Implement a Custom Telemetry Sink¶
Goal: Access structured telemetry from a RunResult and export it to an
external system such as a Delta table, a monitoring dashboard, or a logging
service.
Prerequisites¶
- A working weevr pipeline that produces a
RunResult - Target system credentials or write access (e.g., a Lakehouse Delta table)
Telemetry overview¶
Every ctx.run() call returns a RunResult with a telemetry attribute. The
telemetry object is structured hierarchically to match the config type that was
executed:
| Config type | Telemetry type | Contents |
|---|---|---|
| Thread | ThreadTelemetry |
Execution span, validation results, assertion results, row counts, watermark state |
| Weave | WeaveTelemetry |
Execution span, per-thread telemetry keyed by thread name |
| Loom | LoomTelemetry |
Execution span, per-weave telemetry keyed by weave name |
Step 1 -- Extract telemetry from a RunResult¶
from weevr import Context
ctx = Context(spark, "my-project.weevr")
result = ctx.run("daily.loom")
telemetry = result.telemetry
if telemetry is None:
print("No telemetry available (non-execute mode)")
For a loom execution, drill into per-weave and per-thread telemetry:
for weave_name, weave_telem in telemetry.weave_telemetry.items():
print(f"Weave: {weave_name}, duration: {weave_telem.span.duration_ms}ms")

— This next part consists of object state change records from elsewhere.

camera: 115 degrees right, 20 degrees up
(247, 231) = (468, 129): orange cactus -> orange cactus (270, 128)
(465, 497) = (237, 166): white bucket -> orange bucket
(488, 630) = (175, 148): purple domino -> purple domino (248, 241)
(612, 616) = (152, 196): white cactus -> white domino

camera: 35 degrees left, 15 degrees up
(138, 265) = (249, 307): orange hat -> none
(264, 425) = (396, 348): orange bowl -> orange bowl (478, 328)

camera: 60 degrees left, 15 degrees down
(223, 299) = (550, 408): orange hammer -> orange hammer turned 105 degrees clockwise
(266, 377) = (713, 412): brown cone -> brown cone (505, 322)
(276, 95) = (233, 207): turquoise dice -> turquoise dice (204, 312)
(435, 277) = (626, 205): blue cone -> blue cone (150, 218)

for thread_name, thread_telem in weave_telem.thread_telemetry.items():
print(f" Thread: {thread_name}")
print(f" Rows read: {thread_telem.rows_read}")

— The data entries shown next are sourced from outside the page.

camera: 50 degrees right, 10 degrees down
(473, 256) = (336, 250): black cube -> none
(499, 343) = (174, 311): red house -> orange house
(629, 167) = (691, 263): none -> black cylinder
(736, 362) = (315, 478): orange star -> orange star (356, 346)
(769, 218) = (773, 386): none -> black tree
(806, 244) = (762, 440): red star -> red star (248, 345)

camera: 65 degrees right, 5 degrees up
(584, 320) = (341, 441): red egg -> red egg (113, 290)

print(f" Rows written: {thread_telem.rows_written}")
print(f" Quarantined: {thread_telem.rows_quarantined}")
Step 2 -- Write telemetry to a Delta table¶
Flatten the telemetry hierarchy into rows and write to a dedicated telemetry table:
from datetime import datetime, UTC
rows = []
for weave_name, weave_telem in telemetry.weave_telemetry.items():
for thread_name, t in weave_telem.thread_telemetry.items():
rows.append({
"run_timestamp": datetime.now(UTC).isoformat(),
"loom": result.config_name,
"weave": weave_name,
"thread": thread_name,
"status": result.status,
"rows_read": t.rows_read,
"rows_written": t.rows_written,
"rows_quarantined": t.rows_quarantined,
"duration_ms": t.span.duration_ms,
"load_mode": t.load_mode,
})
df = spark.createDataFrame(rows)
df.write.format("delta").mode("append").save("Tables/weevr_telemetry")

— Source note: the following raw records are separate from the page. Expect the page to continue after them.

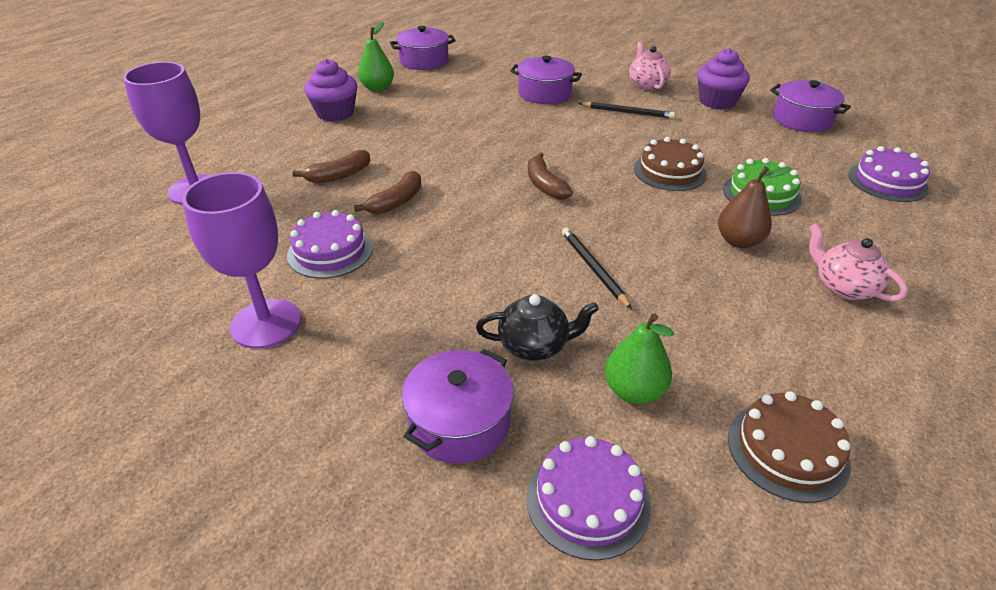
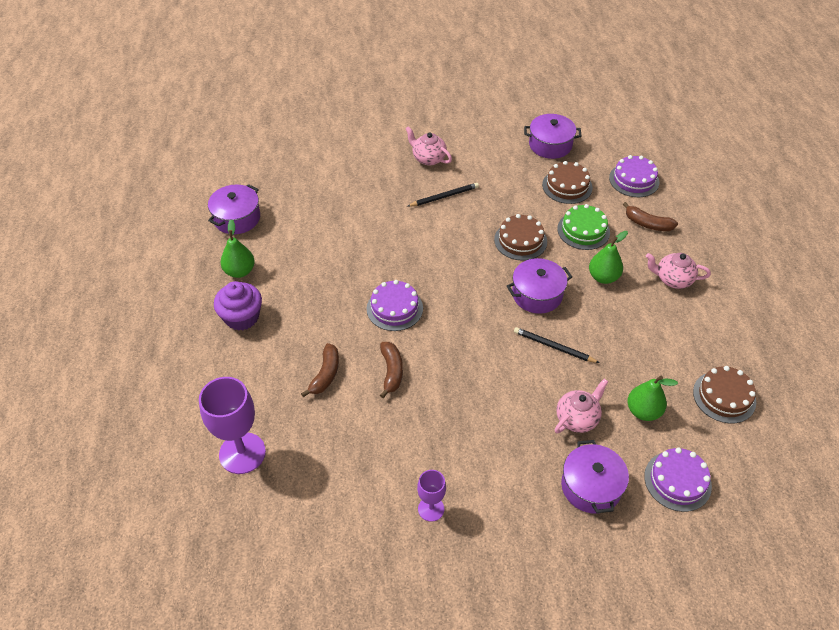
camera: 40 degrees left, 10 degrees up
(266, 323) = (431, 509): purple goblet -> purple goblet, size x0.55
(330, 251) = (400, 436): purple cake -> purple cake (394, 308)
(534, 345) = (577, 418): black teapot -> pink teapot
(544, 93) = (370, 206): purple pot -> purple pot (537, 294)
(545, 185) = (463, 298): brown banana -> brown banana (647, 224)
(717, 101) = (487, 153): purple cupcake -> none
(738, 241) = (603, 277): brown pear -> green pear
(784, 154) = (567, 186): none -> brown cake

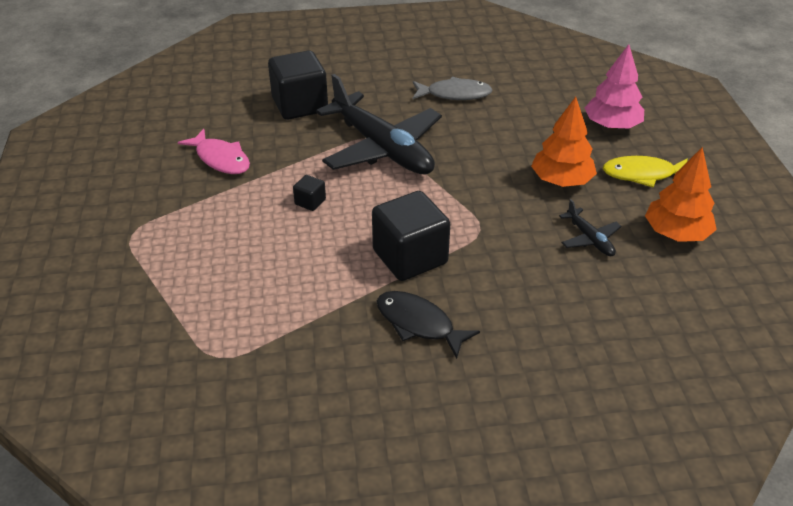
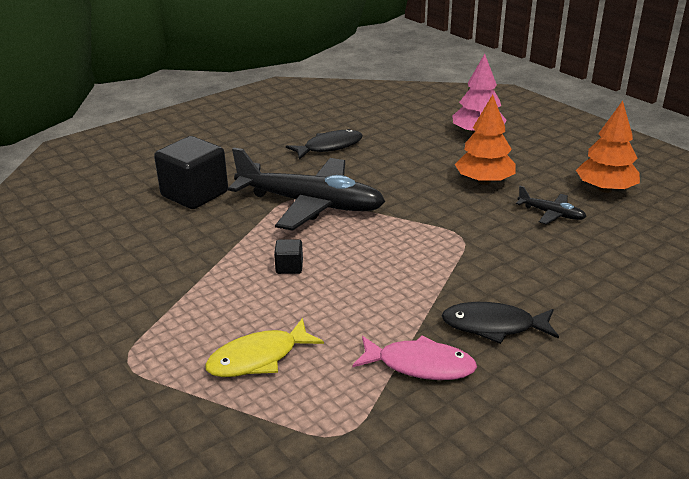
camera: 30 degrees left, 10 degrees down
(221, 159) = (159, 262): pink fish -> pink fish (420, 365)
(410, 257) = (428, 278): black cube -> none
(455, 94) = (329, 147): grey fish -> black fish
(643, 174) = (537, 159): yellow fish -> yellow fish (258, 358)

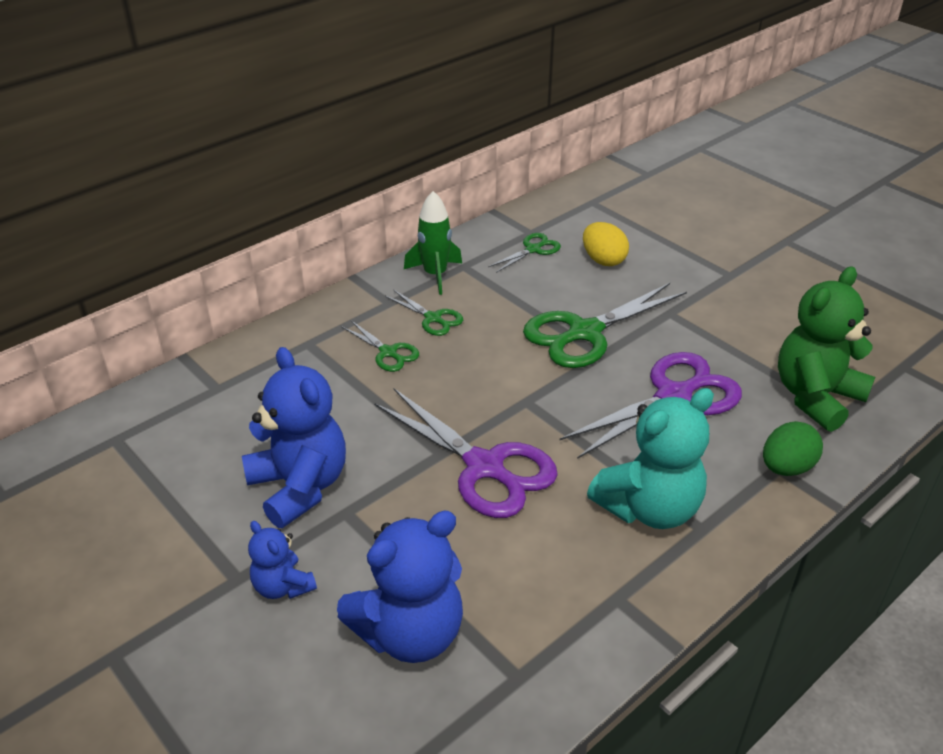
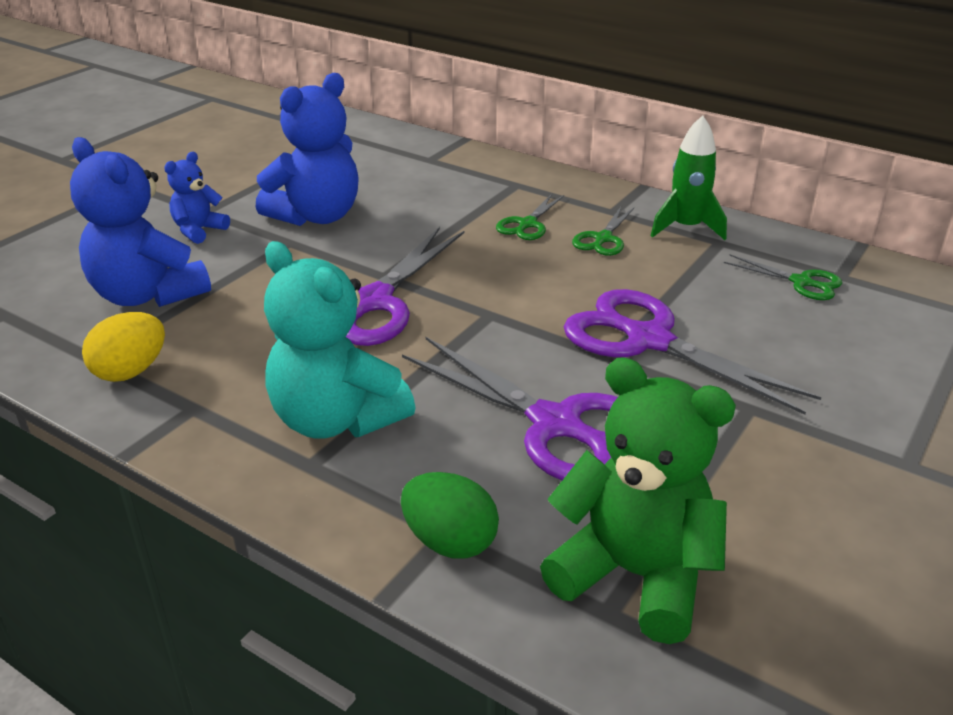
camera: 75 degrees right, 5 degrees down
(585, 332) = (649, 340): green scissors -> purple scissors
(603, 260) = (830, 338): yellow egg -> yellow egg (131, 371)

Step 3 -- Configure structured logging¶
weevr emits structured JSON log lines during execution. The log level is
controlled via the Context constructor:
Available levels: minimal, standard (default), verbose, debug. Each log
entry is a JSON object with fields including timestamp, level, logger,
message, and optional context attributes (thread_name, weave_name,
trace_id).
To route these logs to an external system, attach a custom Python logging
handler to the weevr logger:
import logging
weevr_logger = logging.getLogger("weevr")
weevr_logger.addHandler(your_custom_handler)
Step 4 -- Export validation and assertion details¶
Validation and assertion results are available per-thread:
for vr in thread_telem.validation_results:
print(f"Rule: {vr.rule_name}, passed: {vr.rows_passed}, failed: {vr.rows_failed}")
for ar in thread_telem.assertion_results:
print(f"Assertion: {ar.assertion_type}, passed: {ar.passed}, details: {ar.details}")
These objects are Pydantic models, so you can serialize them to JSON with
vr.model_dump_json() for ingestion into monitoring tools or alerting systems.